Previsioni di qui a cinque sei anni sull’evoluzione del commerciale in Italia?

Nell’attuale scenario di forte trasformazione, molte aziende stanno scegliendo una strategia distributiva multicanale o omni-channel combinando vendite dirette tramite rete commerciale, retail (negozi) e e-commerce  -siti on line– per offrire a ogni diversa tipologia di cliente il prodotto più adatto attraverso il canale più adatto.

In questo panorama, un quesito comune a molte aziende riguarda l’evoluzione e l’organizzazione delle reti commerciali. Che ruolo affidare loro e come inquadrarle?

Si possono rappresentare tre diversi approcci che sono il risultato della diversa combinazione di alcuni strumenti/dimensioni commerciali core: la segmentazione della customer base, la presenza di un call center o centro di telemarketing per l’azione di promozione diretta o a supporto degli agenti di vendita, la tipologia di inquadramento e remunerazione della rete commerciale e sistema di incentivazione, tools di vendita e sistemi di monitoraggio, training ed academy, personale non commerciale a supporto della vendita (Tecnici e Sales Specialist, Expert di prodotto, Trainer, Responsabili ufficio acquisti/gare, Manager del credito). Le sintetizzo così: Rete Commerciale Esterna. Questo modello è efficace nei settori B2C di servizi e prodotti ad alto valore aggiunto rispetto al mercato trade, nel B2B ad aziende medio piccole non dotate di una organizzazione interna strutturata. Rete Commerciale Esterna Organizzata dal Centro. Questo modello si adatta bene nei settori B2B e B2C con target di mercato dalle dimensioni medio – grandi (tanti clienti a cui offrire servizi di consulenza personalizzati). Rete Commerciale interna. Tale modello risulta applicabile in particolare nei segmenti del B2B molto concentrati  – il cui mercato è costituito da pochi ma grandi clienti – o nei settori in cui l’acquisto e la fruizione del prodotto si appoggia by design su diversi canali. Tuttavia, la realtà mostra che oggi molte aziende operano all’interno di una zona intermedia, un mix dei due estremi con vari gradi di grigio. La sfida sta nel trovare il giusto bilanciamento che si allinei con la visione e gli obiettivi aziendali.

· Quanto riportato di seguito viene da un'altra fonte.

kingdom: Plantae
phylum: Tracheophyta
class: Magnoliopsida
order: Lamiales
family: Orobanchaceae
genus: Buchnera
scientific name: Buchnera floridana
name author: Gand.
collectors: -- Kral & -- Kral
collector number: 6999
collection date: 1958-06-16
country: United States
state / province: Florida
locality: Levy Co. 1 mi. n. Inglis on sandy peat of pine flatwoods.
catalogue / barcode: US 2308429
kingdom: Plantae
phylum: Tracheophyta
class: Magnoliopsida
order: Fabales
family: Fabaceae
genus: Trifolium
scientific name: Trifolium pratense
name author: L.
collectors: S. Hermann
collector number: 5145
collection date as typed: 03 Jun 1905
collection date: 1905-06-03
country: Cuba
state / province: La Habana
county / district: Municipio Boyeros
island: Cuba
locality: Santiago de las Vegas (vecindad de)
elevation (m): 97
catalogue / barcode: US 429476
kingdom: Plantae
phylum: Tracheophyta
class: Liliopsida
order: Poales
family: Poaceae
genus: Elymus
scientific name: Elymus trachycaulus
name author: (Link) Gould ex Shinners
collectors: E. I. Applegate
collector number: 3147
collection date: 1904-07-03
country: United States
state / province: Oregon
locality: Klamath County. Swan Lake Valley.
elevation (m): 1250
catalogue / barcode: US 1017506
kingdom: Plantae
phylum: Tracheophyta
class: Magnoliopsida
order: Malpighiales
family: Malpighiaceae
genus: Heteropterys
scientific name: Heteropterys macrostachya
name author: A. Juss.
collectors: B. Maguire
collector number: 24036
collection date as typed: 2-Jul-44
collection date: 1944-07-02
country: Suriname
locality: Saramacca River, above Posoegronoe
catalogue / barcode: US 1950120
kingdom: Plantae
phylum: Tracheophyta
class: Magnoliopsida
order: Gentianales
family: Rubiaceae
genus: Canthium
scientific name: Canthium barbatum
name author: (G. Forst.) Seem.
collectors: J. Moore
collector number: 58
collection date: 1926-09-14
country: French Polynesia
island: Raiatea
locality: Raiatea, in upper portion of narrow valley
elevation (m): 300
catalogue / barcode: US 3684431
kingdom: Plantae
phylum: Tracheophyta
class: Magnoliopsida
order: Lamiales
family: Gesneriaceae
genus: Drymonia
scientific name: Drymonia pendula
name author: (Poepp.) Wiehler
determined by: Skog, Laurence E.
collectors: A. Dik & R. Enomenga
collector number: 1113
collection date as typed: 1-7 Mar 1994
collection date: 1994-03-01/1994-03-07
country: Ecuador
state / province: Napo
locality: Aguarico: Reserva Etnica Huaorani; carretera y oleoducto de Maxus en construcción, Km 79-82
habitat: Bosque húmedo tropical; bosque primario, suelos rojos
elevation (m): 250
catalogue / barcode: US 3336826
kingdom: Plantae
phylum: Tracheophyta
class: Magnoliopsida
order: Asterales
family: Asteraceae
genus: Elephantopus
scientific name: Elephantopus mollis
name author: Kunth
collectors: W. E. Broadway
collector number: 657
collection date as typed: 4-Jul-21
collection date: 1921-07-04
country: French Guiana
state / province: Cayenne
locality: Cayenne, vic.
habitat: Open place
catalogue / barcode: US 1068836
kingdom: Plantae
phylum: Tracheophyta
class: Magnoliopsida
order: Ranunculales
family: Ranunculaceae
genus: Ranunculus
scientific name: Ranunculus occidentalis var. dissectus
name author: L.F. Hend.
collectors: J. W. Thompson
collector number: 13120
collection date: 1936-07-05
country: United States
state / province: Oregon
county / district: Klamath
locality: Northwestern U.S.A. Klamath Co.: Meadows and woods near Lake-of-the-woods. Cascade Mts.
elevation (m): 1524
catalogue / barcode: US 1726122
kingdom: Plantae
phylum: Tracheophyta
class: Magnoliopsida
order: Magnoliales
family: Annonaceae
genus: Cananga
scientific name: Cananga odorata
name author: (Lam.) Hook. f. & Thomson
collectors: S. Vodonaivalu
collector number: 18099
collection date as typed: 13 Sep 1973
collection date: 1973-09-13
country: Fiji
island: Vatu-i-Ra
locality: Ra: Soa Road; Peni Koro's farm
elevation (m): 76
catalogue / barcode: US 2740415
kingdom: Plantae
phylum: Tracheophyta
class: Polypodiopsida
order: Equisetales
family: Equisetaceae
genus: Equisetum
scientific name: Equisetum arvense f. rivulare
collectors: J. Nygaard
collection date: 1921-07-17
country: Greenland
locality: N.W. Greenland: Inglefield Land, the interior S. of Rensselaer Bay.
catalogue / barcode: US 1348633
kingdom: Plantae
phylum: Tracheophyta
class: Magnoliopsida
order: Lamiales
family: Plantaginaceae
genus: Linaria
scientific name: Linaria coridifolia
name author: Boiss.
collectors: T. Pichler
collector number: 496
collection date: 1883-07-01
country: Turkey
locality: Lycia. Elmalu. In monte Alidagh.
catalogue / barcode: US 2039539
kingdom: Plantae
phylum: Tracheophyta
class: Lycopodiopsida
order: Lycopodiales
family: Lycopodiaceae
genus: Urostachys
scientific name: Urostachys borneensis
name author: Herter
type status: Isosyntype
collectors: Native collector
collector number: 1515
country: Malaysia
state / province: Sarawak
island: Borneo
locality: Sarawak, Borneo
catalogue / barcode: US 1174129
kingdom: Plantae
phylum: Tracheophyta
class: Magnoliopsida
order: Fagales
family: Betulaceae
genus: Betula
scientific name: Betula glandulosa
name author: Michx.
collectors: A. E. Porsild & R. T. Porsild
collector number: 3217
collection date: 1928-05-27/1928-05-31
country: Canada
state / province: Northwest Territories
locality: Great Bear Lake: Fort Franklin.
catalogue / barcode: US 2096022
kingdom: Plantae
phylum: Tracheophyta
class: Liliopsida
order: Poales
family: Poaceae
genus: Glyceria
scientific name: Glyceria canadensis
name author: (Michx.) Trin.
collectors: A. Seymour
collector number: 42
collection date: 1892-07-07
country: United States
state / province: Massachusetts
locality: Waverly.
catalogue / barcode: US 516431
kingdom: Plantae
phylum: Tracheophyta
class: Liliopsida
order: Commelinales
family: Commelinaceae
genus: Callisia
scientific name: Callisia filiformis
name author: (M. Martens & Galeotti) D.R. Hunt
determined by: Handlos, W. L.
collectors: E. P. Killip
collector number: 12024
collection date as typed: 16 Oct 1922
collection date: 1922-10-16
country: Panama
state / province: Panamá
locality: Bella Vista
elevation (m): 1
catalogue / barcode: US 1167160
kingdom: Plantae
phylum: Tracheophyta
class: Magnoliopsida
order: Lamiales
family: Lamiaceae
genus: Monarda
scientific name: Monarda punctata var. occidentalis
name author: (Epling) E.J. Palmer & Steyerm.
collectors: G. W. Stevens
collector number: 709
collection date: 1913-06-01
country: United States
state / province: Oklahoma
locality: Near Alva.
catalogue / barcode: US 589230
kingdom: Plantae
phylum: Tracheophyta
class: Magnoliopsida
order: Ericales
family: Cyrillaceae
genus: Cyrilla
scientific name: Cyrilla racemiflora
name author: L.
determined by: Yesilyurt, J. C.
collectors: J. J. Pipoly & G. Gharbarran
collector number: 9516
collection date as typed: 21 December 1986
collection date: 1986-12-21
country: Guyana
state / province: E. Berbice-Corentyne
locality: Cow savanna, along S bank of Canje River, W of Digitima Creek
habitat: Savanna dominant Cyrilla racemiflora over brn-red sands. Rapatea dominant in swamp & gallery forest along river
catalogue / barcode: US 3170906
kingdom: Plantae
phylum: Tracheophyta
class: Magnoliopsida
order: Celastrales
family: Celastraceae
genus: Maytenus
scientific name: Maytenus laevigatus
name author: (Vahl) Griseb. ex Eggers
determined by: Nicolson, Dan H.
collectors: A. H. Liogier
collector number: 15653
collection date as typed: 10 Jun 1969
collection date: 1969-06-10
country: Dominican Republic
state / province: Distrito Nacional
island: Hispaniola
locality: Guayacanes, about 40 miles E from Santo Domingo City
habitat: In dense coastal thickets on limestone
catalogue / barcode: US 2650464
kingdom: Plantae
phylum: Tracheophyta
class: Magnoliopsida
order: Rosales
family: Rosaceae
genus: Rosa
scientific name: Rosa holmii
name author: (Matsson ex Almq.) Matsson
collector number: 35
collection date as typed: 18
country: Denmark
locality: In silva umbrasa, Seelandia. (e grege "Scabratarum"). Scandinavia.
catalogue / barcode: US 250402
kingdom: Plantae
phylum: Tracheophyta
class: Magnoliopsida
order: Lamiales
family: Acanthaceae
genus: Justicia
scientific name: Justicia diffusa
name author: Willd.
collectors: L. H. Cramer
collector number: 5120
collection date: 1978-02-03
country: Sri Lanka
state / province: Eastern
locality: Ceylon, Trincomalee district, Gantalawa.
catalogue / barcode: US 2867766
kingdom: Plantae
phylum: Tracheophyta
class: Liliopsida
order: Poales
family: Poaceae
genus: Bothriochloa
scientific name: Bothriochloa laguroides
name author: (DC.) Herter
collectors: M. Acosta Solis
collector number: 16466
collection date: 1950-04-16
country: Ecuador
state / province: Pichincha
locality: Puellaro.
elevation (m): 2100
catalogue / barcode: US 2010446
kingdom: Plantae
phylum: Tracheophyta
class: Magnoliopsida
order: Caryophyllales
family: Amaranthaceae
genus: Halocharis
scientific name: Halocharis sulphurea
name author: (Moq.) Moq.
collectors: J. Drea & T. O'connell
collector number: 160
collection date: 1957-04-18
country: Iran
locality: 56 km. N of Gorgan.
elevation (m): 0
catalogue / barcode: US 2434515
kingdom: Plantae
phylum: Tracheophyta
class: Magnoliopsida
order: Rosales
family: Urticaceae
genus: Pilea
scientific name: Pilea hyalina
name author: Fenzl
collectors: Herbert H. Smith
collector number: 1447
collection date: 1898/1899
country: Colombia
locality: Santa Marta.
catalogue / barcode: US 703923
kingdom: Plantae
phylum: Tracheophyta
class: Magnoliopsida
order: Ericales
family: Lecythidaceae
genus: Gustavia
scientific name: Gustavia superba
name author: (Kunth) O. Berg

E sulla vision, quali potrebbero essere i nuovi trend?

Le aziende si stanno confrontando con un nuovo concetto di crescita che dovrà essere sempre più sostenibile ed inclusiva, ed indirizzata alla soluzione di problemi concreti delle persone. Dunque, crescita etica. Saranno sentimenti come l’empatia, la fiducia e capacità come la comunicazione, il pensiero laterale, la collaborazione a permettere una maggiore vicinanza ai bisogni concreti delle persone. Questi sentimenti, queste capacità si esprimono nella negoziazione che sta alla base del lavoro di vendita. Sviluppando e mantenendo con i propri clienti relazioni eccellenti, comunicando in modo positivo e gentile in una logica win win le reti commerciali assumono un nuovo ruolo, quello di peacekeeper della relazione con il cliente.